_Exercise objective_
Change "reservation" to "installation" in the San Francisco landmarks text, and give the section from "Presidio of San" up to and including "are located here." with that change made.
==== Text ====
Visitors have plenty of locations in the area to choose from including:
Alcatraz Island – Alcatraz Cruises departs from Pier 33 Alcatraz Island in San Francisco, providing roundtrip ferry transportation to the island and “Doing Time: Alcatraz Island Cellhouse Audio Tour.” Due to its popularity, tickets should reserved be in advance for both the daytime and evening tours. Learn about the storied history of the island while visiting the famous cellblock that once housed Al Capone and “Machine Gun” Kelly. While on “the rock”, visitors can experience the locations made famous in 1979’s ‘Escape from Alcatraz’ staring Clint Eastwood.
Fort Point National Historic Site – Located beneath the Golden Gate Bridge, Fort Point is a historic fort predating the Civil War created to defend San Francisco against hostile warships. Open Friday through Sunday from 10:00 AM – 5:00 PM, various exhibits retell the history of the fort throughout its year before reaching the roof. A scene from Alfred Hitchcock’s masterpiece, ‘Vertigo’ was filmed here.
Marin Headlands – Located just north of the Golden Gate Bridge, the Main Headlands is composed of multiple former military installations that housed bunkers and batteries. The most famous, Battery Spencer lies closest to the Golden Gate Bridge, providing views of San Francisco, Alcatraz Island, Angel Island, and the Bay Bridge. Finding a parking spot, especially on the weekends can present a challenge and can be limited. Bringing along a light jacket in the afternoon is recommended.
Presidio of San Francisco – A former U.S. military reservation and park, the Presidio consists of 2,347 square miles and was fortified on September 17, 1776 along the northern tip of San Francisco. The San Francisco National Cemetery, Walt Disney Family Museum, and Lucasfilm’s headquarters are located here.
San Francisco Maritime National Historic Park
The San Francisco Maritime National Historic Park is located at Hyde Street and Jefferson Street in the Fisherman’s Wharf area. The Visitor Center is housed inside a 1908 brick cannery warehouse and tells the story of San Francisco’s colorful and diverse maritime history through interactive exhibits. Located at the end of Hyde Street Pier, the collection of historical ships, including the Eureka and Balcultha dominate the skyline. Visitors will need to present their America the Beautiful Pass or pay $15.00 at the kiosk for entrance to the pier. The Eureka, a paddle steamboat and largest existing wooden ship in the world was a main source of transportation for people across the bay to Sausalito prior to the construction of the Golden Gate Bridge.
==== Information shown ====
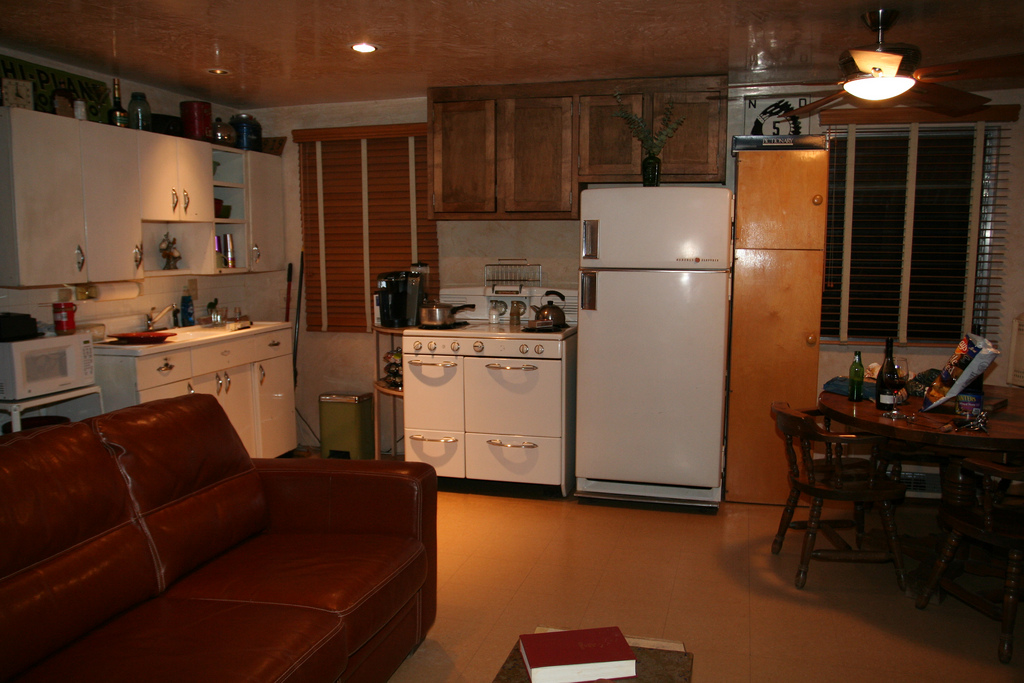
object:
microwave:
[0, 330, 98, 401]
====
_Task answer_
Presidio of San Francisco – A former U.S. military installation and park, the Presidio consists of 2,347 square miles and was fortified on September 17, 1776 along the northern tip of San Francisco. The San Francisco National Cemetery, Walt Disney Family Museum, and Lucasfilm’s headquarters are located here.